Daniel was crushed after his brother's death, Lynch says, and the two of them leaned on one another for support in the years that followed. Now, he too was gone.

Court records provide glimpses into the monthslong police investigation of Daniel's killing. With the assistance of the FBI, detectives obtained cellphone records for at least two of the suspects showing that they had been in the vicinity at the time of the shooting.

A witness told police that a group of Tre Tres had been on the lookout for "ops," or rival gang members when they spotted the Jeep Mack was riding in circling the block, the records show. The witness, who didn't see the actual shootout, said the men were armed and appeared to be waiting for the SUV to return. An informant also told police that one of the suspected gunmen was at a house party holding a handgun with an extended magazine, a fact investigators later confirmed by watching the suspect's Facebook Live video, court records show.

Prosecutors eventually charged three men in Daniel's murder, one of whom at the time was on pretrial release, after being charged only days before with a separate shooting in Brooklyn Park.

But the murder case against the three men began to unravel earlier this year when a key witness changed his testimony. The man had previously told homicide detectives that he had been with the three men before the shooting and had seen them with guns, although he hadn't seen the attack itself, according to a defense filing.
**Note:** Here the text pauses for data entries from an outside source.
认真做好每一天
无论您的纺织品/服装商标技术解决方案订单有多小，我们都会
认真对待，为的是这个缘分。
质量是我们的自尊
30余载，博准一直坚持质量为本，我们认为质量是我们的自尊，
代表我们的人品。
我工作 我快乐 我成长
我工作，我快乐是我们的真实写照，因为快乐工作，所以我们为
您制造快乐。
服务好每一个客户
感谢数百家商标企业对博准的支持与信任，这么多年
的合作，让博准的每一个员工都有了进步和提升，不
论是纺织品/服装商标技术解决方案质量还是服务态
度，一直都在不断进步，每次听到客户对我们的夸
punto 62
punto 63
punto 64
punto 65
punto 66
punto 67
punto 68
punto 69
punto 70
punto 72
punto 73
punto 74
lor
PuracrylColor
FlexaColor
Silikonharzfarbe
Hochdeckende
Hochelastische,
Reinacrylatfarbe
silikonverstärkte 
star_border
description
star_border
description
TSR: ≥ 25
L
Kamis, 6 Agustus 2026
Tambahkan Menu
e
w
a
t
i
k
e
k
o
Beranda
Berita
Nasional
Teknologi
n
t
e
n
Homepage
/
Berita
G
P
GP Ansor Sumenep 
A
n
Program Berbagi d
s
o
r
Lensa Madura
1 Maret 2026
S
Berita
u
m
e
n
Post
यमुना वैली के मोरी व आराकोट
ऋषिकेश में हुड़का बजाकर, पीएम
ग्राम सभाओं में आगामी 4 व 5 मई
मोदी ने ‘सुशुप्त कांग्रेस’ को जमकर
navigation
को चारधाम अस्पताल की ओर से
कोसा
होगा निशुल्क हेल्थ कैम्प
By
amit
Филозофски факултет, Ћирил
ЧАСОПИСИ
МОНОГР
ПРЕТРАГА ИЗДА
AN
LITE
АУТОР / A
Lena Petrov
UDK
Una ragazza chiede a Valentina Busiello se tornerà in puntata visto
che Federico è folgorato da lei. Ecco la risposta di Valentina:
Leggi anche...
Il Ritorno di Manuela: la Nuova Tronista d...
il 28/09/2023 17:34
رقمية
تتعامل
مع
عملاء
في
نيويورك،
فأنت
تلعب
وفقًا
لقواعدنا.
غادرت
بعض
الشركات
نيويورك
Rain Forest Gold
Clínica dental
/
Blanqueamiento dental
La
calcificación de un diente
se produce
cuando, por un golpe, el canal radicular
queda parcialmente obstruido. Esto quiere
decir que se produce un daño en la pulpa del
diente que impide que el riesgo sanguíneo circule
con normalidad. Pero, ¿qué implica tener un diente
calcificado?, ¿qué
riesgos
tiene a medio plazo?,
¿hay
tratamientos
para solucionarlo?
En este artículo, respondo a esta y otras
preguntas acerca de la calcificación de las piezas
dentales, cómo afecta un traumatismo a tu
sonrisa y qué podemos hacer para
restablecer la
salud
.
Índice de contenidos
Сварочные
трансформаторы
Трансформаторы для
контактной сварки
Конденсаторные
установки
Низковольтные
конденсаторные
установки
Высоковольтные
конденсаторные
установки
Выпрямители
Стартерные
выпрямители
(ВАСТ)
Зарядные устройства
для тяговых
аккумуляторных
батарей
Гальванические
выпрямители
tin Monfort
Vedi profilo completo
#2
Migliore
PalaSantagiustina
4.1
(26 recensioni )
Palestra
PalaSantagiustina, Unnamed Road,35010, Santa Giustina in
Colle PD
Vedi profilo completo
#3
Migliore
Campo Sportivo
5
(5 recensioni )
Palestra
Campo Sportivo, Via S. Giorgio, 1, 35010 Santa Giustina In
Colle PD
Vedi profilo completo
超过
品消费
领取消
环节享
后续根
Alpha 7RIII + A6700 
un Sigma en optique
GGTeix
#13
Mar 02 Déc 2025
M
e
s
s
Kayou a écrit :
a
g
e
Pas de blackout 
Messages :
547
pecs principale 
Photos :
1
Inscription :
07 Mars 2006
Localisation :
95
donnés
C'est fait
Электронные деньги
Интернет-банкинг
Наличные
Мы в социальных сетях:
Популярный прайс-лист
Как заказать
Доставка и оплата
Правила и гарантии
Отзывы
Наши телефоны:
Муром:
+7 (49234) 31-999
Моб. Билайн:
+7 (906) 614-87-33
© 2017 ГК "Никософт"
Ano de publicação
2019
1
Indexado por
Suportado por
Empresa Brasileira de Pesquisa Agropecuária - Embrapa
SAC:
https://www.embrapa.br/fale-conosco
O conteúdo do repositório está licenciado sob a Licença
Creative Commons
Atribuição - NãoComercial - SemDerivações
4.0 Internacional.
But, when re-interviewed by authorities, he reportedly denied even being home when the shooting was said to have occurred. The defense filing said that the man's story had changed several times in the months since the murder; he also told authorities that he made his original statement under coercion by a police investigator, who had threatened to charge him with an unrelated drug case unless he agreed to testify, according to the filing.

While it's rare in first-degree murder cases, local prosecutors are dismissing more cases than in years past for lack of evidence.

From 2015-2020, the Hennepin County Attorney's Office has declined to prosecute 2,868 cases, including 27 murder cases, according to data obtained through a public records request. The number of dismissed cases, the majority of which involved assault allegations, more than doubled in that span, reaching 755 in 2020 — which comes amid a national debate around the role of prosecutors in the criminal justice system.

Mary Moriarty, the former chief Hennepin County public defender, said that inconsistencies by witnesses could make prosecutors reluctant to bring a case to trial — knowing that if a defendant were acquitted, they would lose their ability to prosecute him or her again if new evidence were to emerge.

The enormous power afforded prosecutors is something that until recently has gone overlooked in the conversation around criminal justice reform, she said.

"There has been frustration for years that (the Hennepin County Attorney's Office) overcharges them, charges cases that should never be charged and then ends up dismissing it after trial date," said Moriarty, who has signaled her intention to run for county attorney. "The goal should be doing whatever's the right thing for the community for the person who's charged and the person's who's harmed, and what's right for keeping the public safe is very different from what the system has been doing for decades."

Lynch said she doesn't want an innocent person to go to jail. But, she also wants those responsible for her sons' deaths to be brought to justice.

"Two kids murdered on the streets of Minneapolis, and no one's in custody," Lynch said.